> **Activity**
Filter the lines below, keeping each one that holds "long".

[Edit difference data]
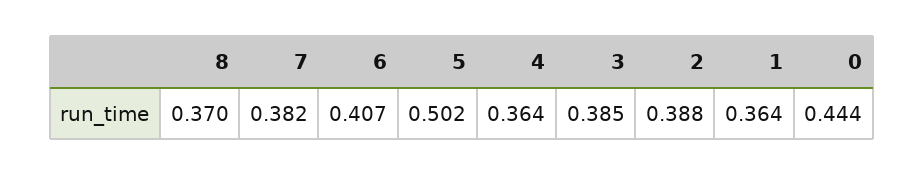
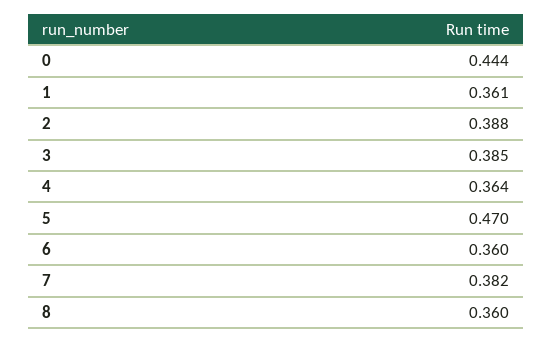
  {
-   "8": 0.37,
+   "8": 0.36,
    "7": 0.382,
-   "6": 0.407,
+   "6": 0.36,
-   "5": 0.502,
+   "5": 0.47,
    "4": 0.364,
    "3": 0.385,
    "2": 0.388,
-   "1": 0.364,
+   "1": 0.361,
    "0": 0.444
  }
---
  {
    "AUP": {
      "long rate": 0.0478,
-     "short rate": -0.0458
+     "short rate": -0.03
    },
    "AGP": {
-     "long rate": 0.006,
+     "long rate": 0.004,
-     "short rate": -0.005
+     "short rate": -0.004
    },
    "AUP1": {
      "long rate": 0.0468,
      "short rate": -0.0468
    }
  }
--
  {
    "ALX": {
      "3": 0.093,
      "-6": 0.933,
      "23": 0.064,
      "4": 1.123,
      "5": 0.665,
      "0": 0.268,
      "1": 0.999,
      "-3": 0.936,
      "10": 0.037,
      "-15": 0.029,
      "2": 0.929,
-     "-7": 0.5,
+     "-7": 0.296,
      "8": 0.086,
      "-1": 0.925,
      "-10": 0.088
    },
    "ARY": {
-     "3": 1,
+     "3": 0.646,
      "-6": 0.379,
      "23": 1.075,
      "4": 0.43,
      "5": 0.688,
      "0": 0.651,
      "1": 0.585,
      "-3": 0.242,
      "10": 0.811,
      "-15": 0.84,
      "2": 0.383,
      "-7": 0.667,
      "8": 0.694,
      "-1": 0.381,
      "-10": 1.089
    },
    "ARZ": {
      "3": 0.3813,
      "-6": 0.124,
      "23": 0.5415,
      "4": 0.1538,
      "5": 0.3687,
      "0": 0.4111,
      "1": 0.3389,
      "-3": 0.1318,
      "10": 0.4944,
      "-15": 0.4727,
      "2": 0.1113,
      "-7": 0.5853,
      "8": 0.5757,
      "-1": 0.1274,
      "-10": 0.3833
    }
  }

> **Response to this exercise**
      "long rate": 0.0478,
-     "long rate": 0.006,
+     "long rate": 0.004,
      "long rate": 0.0468,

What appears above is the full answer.